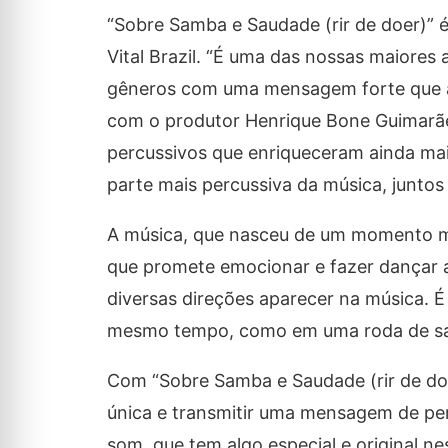
“Sobre Samba e Saudade (rir de doer)” é
Vital Brazil. “É uma das nossas maiores 
gêneros com uma mensagem forte que ac
com o produtor Henrique Bone Guimarãe
percussivos que enriqueceram ainda mai
parte mais percussiva da música, juntos
A música, que nasceu de um momento me
que promete emocionar e fazer dançar 
diversas direções aparecer na música. 
mesmo tempo, como em uma roda de s
Com “Sobre Samba e Saudade (rir de doer
única e transmitir uma mensagem de pe
som, que tem algo especial e original 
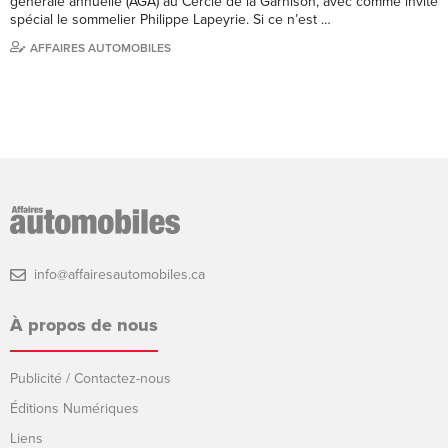
générale annuelle (AGA) au Cercle de la Garnison, avec comme invité
spécial le sommelier Philippe Lapeyrie. Si ce n’est …
AFFAIRES AUTOMOBILES
info@affairesautomobiles.ca
À propos de nous
Publicité / Contactez-nous
Éditions Numériques
Liens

- - -

▸ **Exercise**
How many lines in the data contain "mensagem"? Answer with the number alone.

▸ **Exercise answer**
2